ERBIL, Kurdistan Region – Mosul's fifth bridge – the only one not bombed by the US-led coalition in the war against ISIS – has been left intact so that civilians have a way of getting across the Tigris River that bisects the city.
"We continue to observe that bridge, and we have cratered the roads that lead to it," Col. John Dorrian told Rudaw TV on Saturday.
"What it does, it enables us to observe the traffic on the bridge while retaining it in place for the people of Mosul," he explained.
In late November coalition airstrikes "disabled" four of Mosul's five bridges. At the time the coalition's' deputy commander Maj. Gen. Rupert Jones said this helps reduce the number of deadly car bomb attacks carried out by the militants.
The only bridge – known as the Old Mosul Bridge – still connects Mosul's east and west, which are divided by the Tigris.

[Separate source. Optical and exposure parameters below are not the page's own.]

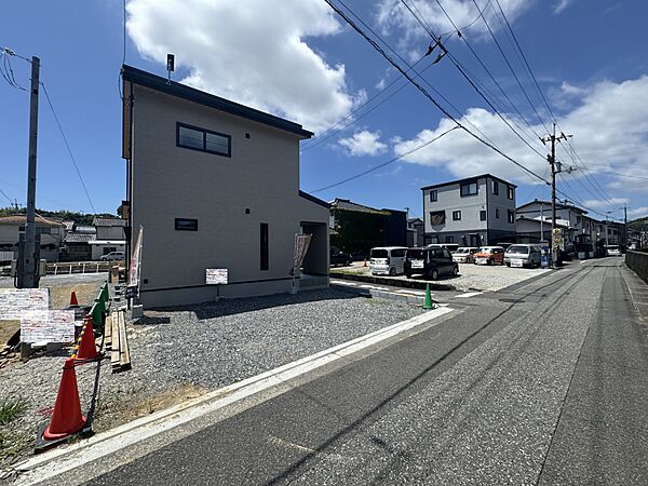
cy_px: 243
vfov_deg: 85.7
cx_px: 324
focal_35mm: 14
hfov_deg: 102.1
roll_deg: +0.7
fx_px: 262
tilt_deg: +1.8
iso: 50
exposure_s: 1/1927
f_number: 2.2
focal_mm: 2.22
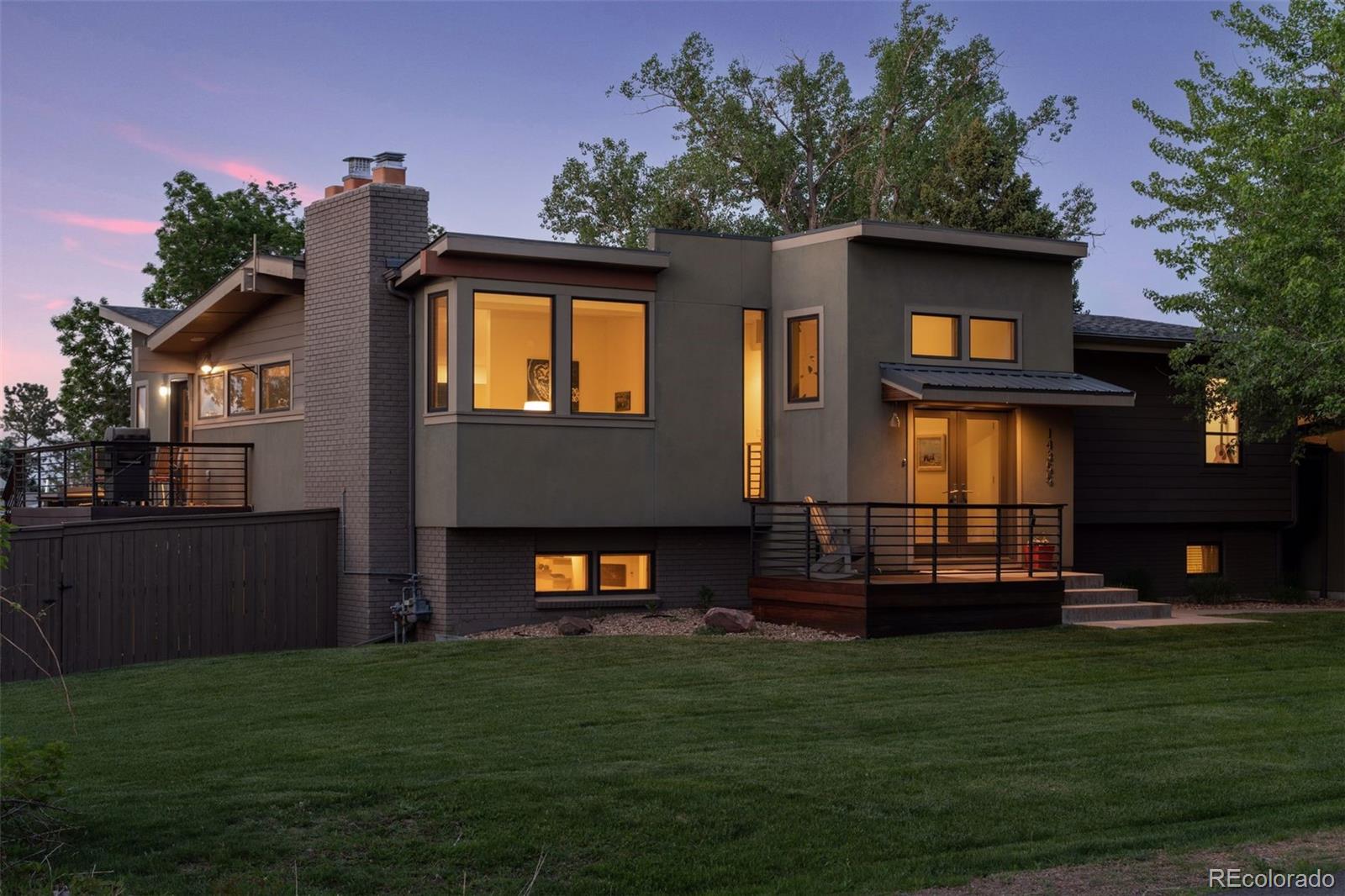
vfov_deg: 27.0
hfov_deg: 39.6
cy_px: 448
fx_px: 1868
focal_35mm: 50
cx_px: 672
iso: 400
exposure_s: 1.3
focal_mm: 50
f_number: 9
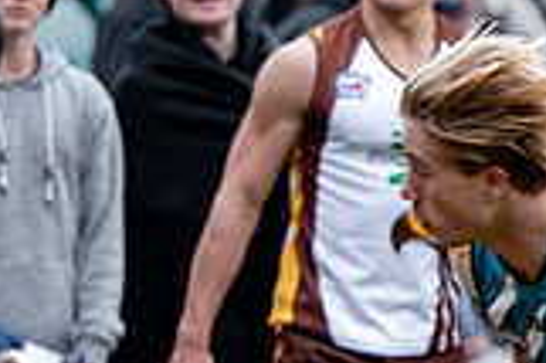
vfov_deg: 0.8
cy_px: 458
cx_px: -353
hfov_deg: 1.2
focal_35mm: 1727
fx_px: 26166
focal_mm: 185
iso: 400
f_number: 4
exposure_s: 1/800
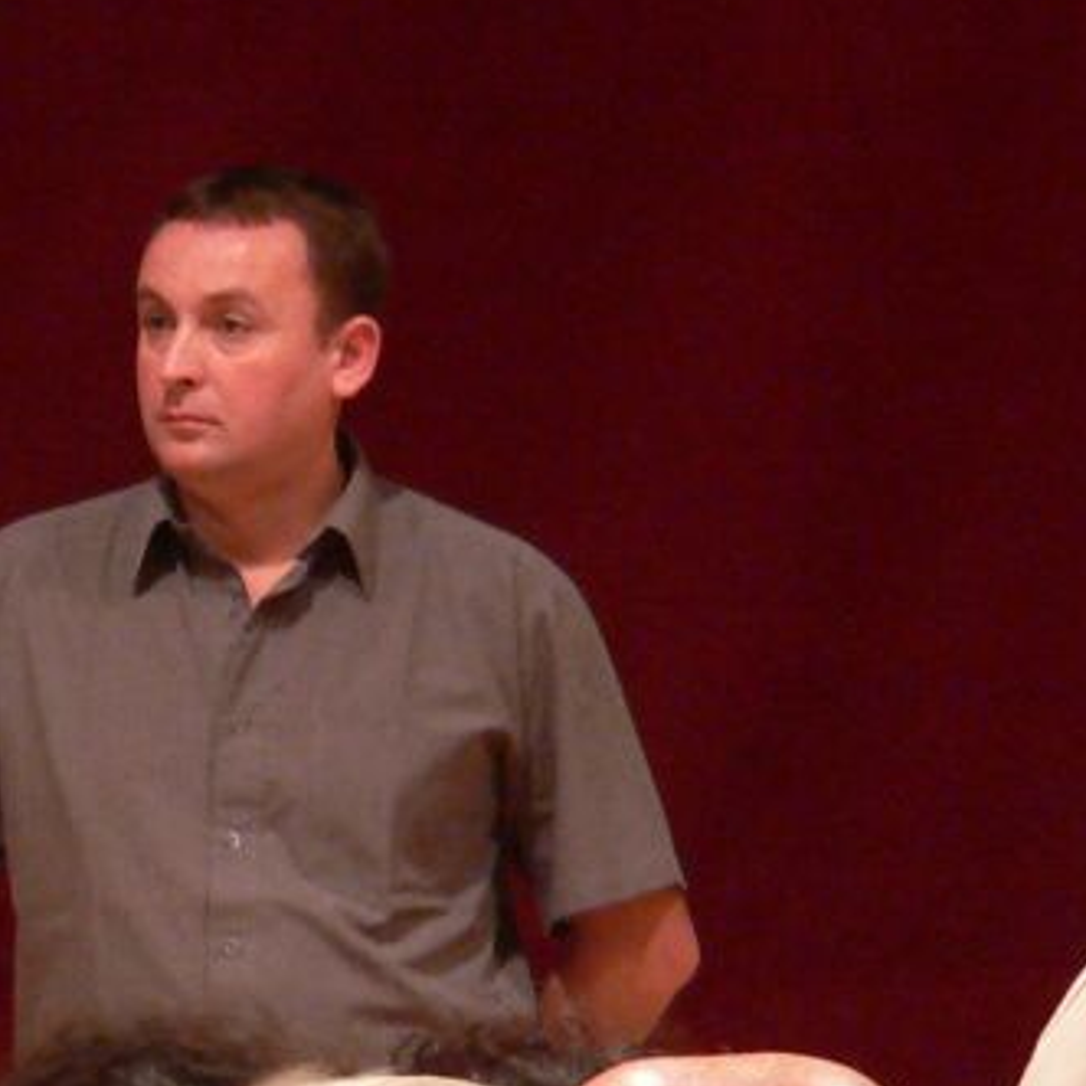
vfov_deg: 6.7
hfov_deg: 6.7
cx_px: 150
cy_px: 733
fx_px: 9264
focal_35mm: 261
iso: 200
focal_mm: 25.5
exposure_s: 1/4
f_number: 2.8
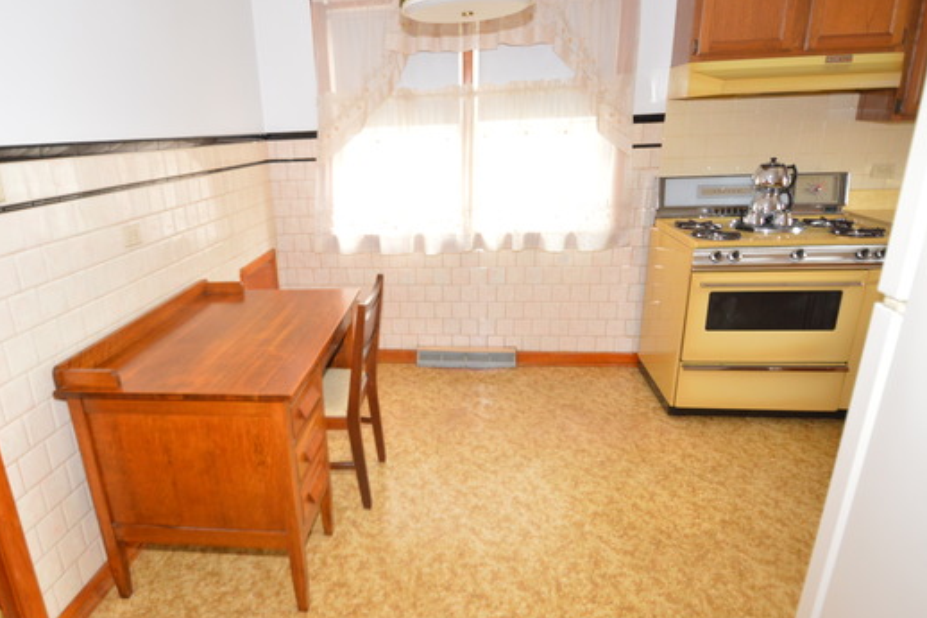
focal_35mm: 21
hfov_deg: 79.9
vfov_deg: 58.7
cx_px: 397
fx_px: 548
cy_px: 319
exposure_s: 1/60
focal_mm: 11.5
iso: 800
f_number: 3.5
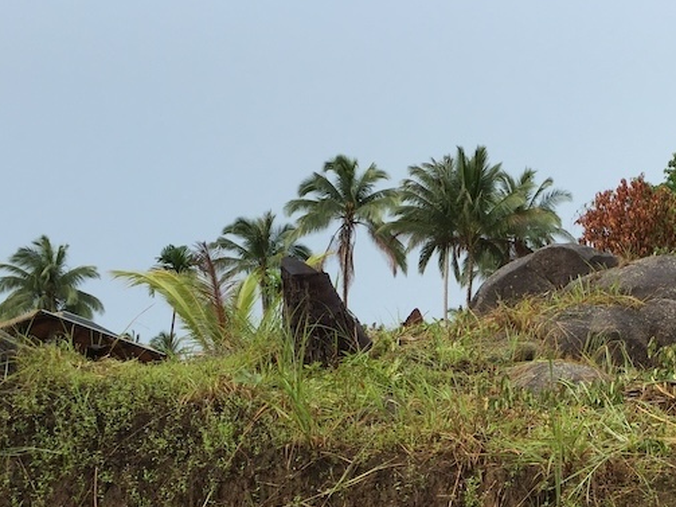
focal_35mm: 59
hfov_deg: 31.7
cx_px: 558
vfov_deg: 23.9
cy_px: 491
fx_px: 1152
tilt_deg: +14.3
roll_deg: -1.1
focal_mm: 4.15
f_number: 2.2
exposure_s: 1/694
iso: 32
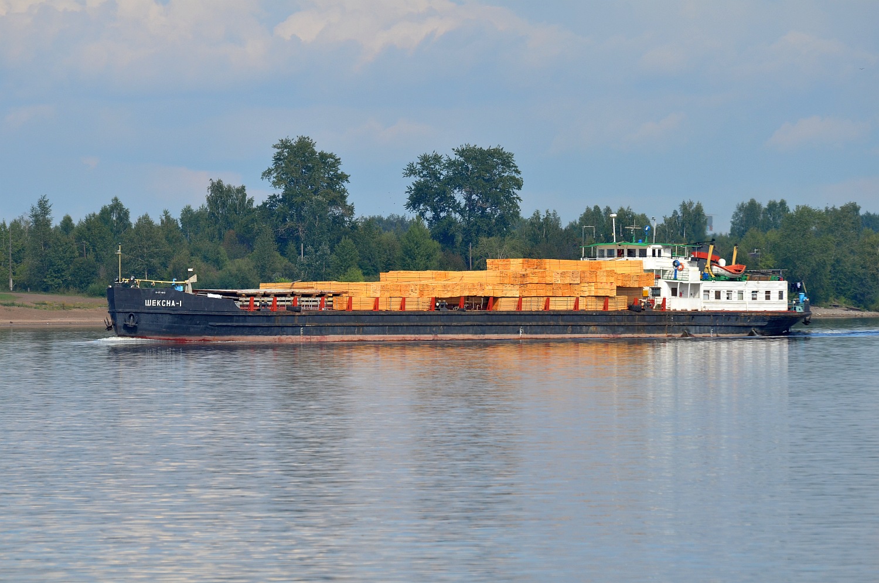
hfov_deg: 6.3
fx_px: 8042
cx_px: 440
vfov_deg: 4.1
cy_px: 292
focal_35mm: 330
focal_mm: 220
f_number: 7.1
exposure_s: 1/800
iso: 200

Kurdish and Iraqi forces, with coalition backing, began an offensive in mid-October to evict ISIS out of Mosul, Iraq's second-largest city which has been under the militants' control since June 2014.
Fazil Barwari, commander of the Iraqi Golden Force, told Rudaw over the weekend that their forces expect to reach the Tigris River within a few days.
"We will get to the Tigris River in the near future. We are 3.5 kilometers away from the Old Mosul Bridge," said Barwari.
More than seven weeks after the launch of the Mosul offensive, the Iraqi army says they have liberated 31 districts in eastern and northeastern Mosul.